Uncontrollability/Thought-Action Fusion and Unpleasantness scales were positively correlated, as expected, with detrimental social-cognitive variables, such as craving and thought suppression, and negatively with drug-taking confidence.

The study clearly showed that metacognitive appraisal of alcohol-related thinking can be measured in alcohol-abusing patients. The appraisal is linked to symptoms such as craving and may lead to counterproductive coping efforts, such as thought suppression.”

I cite this study because the factors it identifies are the types of reactions to thoughts I experienced myself in early recovery.

As I am mentioned it is a cognitive-affective reaction to these naturally occurring thoughts via e.g thought suppression that gives rise to “craving”. If we remain mindful of them and accept them as being natural, a neutral event, they can pass without prompting a craving episode.

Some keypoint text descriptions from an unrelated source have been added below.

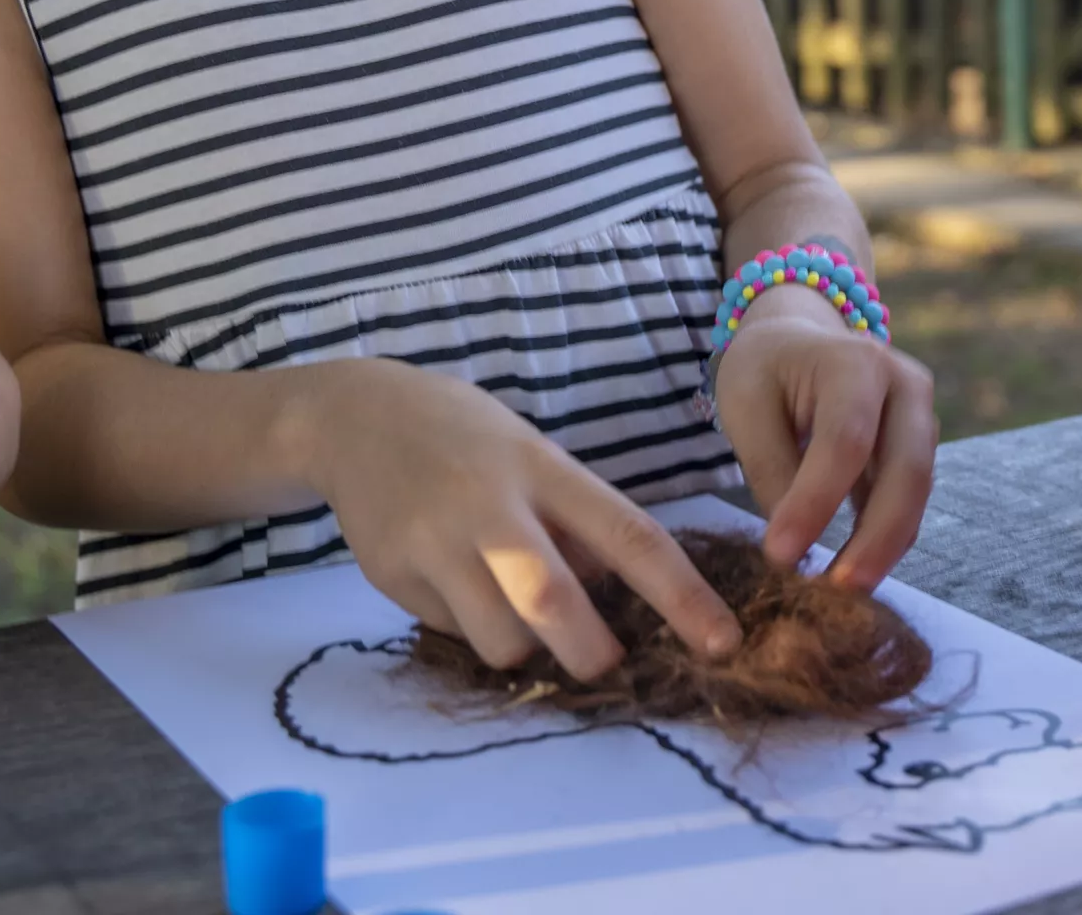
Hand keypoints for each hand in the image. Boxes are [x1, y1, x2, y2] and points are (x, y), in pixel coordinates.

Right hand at [294, 359, 739, 681]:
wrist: (357, 417)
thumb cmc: (469, 440)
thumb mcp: (534, 457)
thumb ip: (577, 522)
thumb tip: (627, 601)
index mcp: (545, 469)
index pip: (630, 536)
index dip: (682, 596)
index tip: (724, 643)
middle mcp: (491, 506)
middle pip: (553, 602)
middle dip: (592, 652)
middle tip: (607, 664)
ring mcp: (435, 543)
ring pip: (501, 639)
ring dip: (525, 649)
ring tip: (515, 613)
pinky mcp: (391, 576)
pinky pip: (452, 634)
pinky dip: (472, 630)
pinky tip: (457, 586)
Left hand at [711, 284, 938, 589]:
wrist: (795, 339)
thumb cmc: (764, 371)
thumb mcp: (746, 409)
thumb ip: (772, 473)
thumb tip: (794, 549)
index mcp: (854, 362)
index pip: (844, 442)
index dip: (816, 503)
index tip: (780, 555)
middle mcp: (904, 384)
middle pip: (907, 469)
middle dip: (876, 538)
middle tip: (838, 592)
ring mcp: (921, 415)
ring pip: (917, 492)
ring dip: (885, 546)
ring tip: (841, 591)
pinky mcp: (919, 446)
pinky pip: (910, 499)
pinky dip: (885, 537)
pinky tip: (852, 568)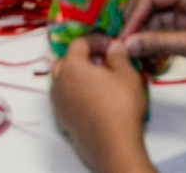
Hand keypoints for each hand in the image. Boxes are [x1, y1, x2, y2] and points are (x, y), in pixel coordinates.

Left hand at [51, 36, 156, 172]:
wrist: (113, 145)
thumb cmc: (120, 106)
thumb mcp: (127, 75)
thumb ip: (118, 56)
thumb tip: (113, 46)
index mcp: (72, 66)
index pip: (78, 43)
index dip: (95, 40)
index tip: (110, 45)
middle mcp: (59, 83)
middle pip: (64, 62)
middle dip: (80, 58)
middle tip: (101, 61)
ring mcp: (58, 103)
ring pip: (61, 81)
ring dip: (76, 76)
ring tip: (98, 81)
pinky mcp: (62, 120)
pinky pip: (64, 99)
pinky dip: (75, 93)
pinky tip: (93, 99)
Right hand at [119, 0, 185, 67]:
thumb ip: (158, 43)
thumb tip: (126, 46)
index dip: (134, 14)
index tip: (123, 37)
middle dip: (135, 17)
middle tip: (124, 42)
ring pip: (153, 7)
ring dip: (141, 26)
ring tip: (132, 48)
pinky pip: (162, 18)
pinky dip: (151, 32)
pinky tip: (144, 48)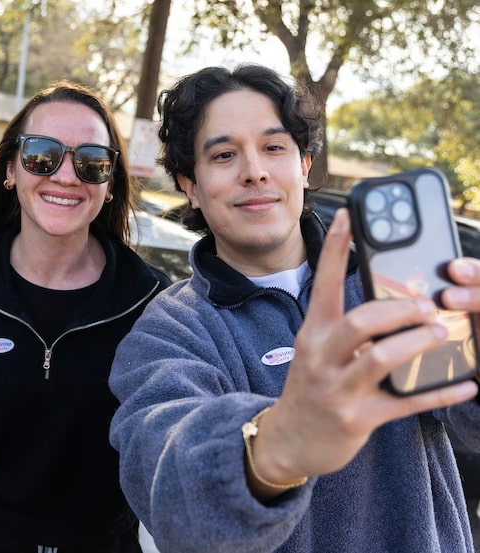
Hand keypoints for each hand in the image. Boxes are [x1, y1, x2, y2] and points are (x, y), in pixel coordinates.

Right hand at [247, 209, 477, 497]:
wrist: (289, 439)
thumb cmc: (310, 387)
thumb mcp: (316, 351)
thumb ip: (343, 327)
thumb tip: (388, 302)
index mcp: (312, 333)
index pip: (323, 283)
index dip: (337, 249)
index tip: (351, 216)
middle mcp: (321, 357)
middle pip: (361, 321)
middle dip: (400, 309)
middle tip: (428, 306)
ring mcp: (337, 389)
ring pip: (382, 359)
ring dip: (418, 344)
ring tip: (444, 334)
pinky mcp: (357, 418)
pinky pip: (405, 403)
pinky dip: (439, 392)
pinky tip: (466, 385)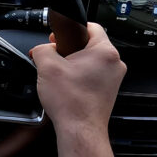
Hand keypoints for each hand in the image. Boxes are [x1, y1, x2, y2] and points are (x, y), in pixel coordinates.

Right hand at [30, 22, 125, 156]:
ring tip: (61, 75)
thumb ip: (42, 49)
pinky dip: (81, 77)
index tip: (58, 37)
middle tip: (56, 58)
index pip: (90, 26)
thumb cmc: (71, 103)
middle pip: (90, 44)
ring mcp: (114, 79)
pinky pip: (94, 75)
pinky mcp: (109, 91)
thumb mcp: (46, 67)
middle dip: (70, 49)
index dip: (70, 29)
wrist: (79, 130)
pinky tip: (68, 86)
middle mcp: (115, 64)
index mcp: (105, 52)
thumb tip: (42, 49)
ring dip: (75, 64)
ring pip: (92, 61)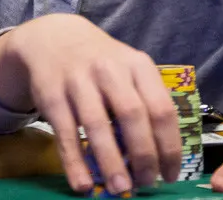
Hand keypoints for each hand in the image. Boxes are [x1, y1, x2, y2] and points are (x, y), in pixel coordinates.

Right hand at [0, 14, 181, 194]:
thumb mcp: (128, 71)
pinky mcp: (51, 93)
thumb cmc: (101, 65)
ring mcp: (78, 80)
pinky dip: (74, 163)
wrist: (53, 38)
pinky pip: (65, 133)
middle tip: (147, 184)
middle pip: (133, 115)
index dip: (169, 146)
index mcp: (138, 65)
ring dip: (111, 162)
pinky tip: (83, 185)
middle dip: (143, 155)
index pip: (162, 108)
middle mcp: (110, 69)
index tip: (171, 174)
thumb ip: (144, 105)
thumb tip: (157, 157)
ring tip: (121, 189)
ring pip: (98, 125)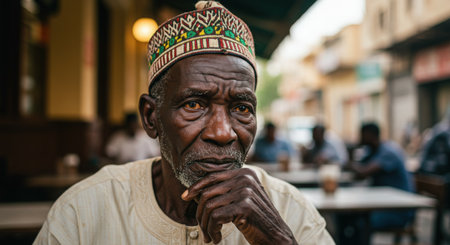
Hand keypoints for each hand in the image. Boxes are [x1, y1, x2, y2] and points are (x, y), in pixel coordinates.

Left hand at [181, 168, 296, 244]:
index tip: (185, 197)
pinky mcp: (245, 206)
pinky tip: (216, 238)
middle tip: (203, 230)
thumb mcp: (240, 199)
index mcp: (244, 173)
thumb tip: (192, 192)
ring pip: (208, 206)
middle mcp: (245, 178)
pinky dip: (212, 230)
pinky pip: (215, 217)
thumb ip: (223, 191)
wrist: (276, 236)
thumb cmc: (255, 219)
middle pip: (207, 193)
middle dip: (200, 214)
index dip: (195, 187)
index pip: (212, 177)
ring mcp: (246, 191)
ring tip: (210, 236)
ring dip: (205, 226)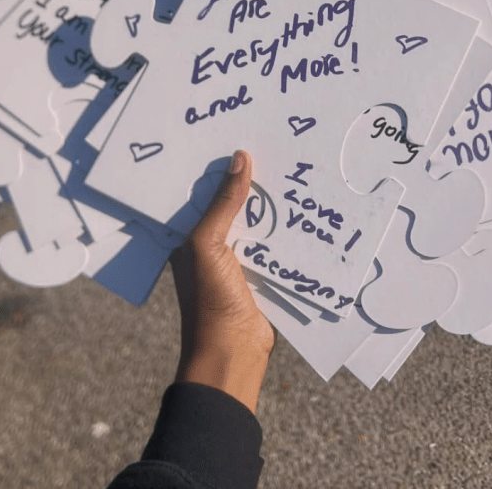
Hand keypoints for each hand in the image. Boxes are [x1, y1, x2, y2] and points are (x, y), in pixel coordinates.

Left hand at [170, 151, 274, 412]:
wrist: (233, 354)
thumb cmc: (209, 300)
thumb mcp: (209, 244)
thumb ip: (223, 204)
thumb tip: (240, 159)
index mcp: (189, 237)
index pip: (201, 193)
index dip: (216, 168)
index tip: (235, 136)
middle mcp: (211, 246)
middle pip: (232, 205)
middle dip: (248, 181)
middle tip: (270, 144)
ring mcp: (237, 261)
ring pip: (256, 222)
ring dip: (271, 204)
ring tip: (291, 166)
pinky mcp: (261, 275)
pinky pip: (274, 245)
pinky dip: (285, 230)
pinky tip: (302, 207)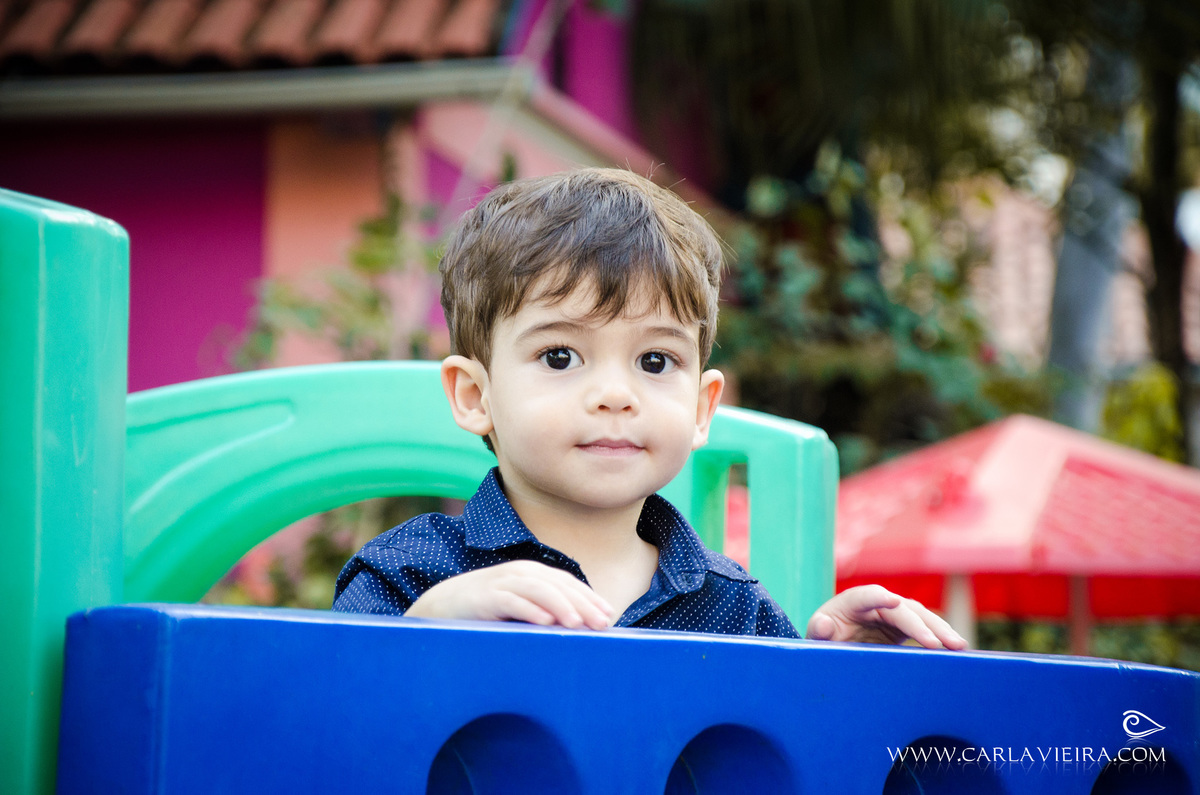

One aspect that is not mentioned in this article but which is a part of OCD type thinking is the notion of ego dystonic thoughts.

I believe that thoughts about alcohol move from being egosyntonic in active drinking to egodystonic in recovery.

Egosyntonic is a psychological term referring to behaviors, values, feelings that are in harmony with or acceptable to the needs and goals of the ego, or consistent with one’s ideal self-image.

Egodystonic (or ego alien[1]) is the opposite of egosyntonic and refers to thoughts and behaviors (e.g., dreams, impulses, compulsions, desires, etc.) that are in conflict, or dissonant, with the needs and goals of the ego, or, further, in conflict with a person’s ideal self-image.

Hence we may react to these thoughts because we feel they are not longer consistent or are threatening to our new found sense of self as a recovering person.

 

As we shall see in the next few blogs there are similarities between OCD and addiction.

 

References

1.  Hoyer, J., Hacker, J., & Lindenmeyer, J. (2007). Metacognition in alcohol abusers: How are alcohol-related intrusions appraised?. Cognitive Therapy and Research, 31(6), 817-831.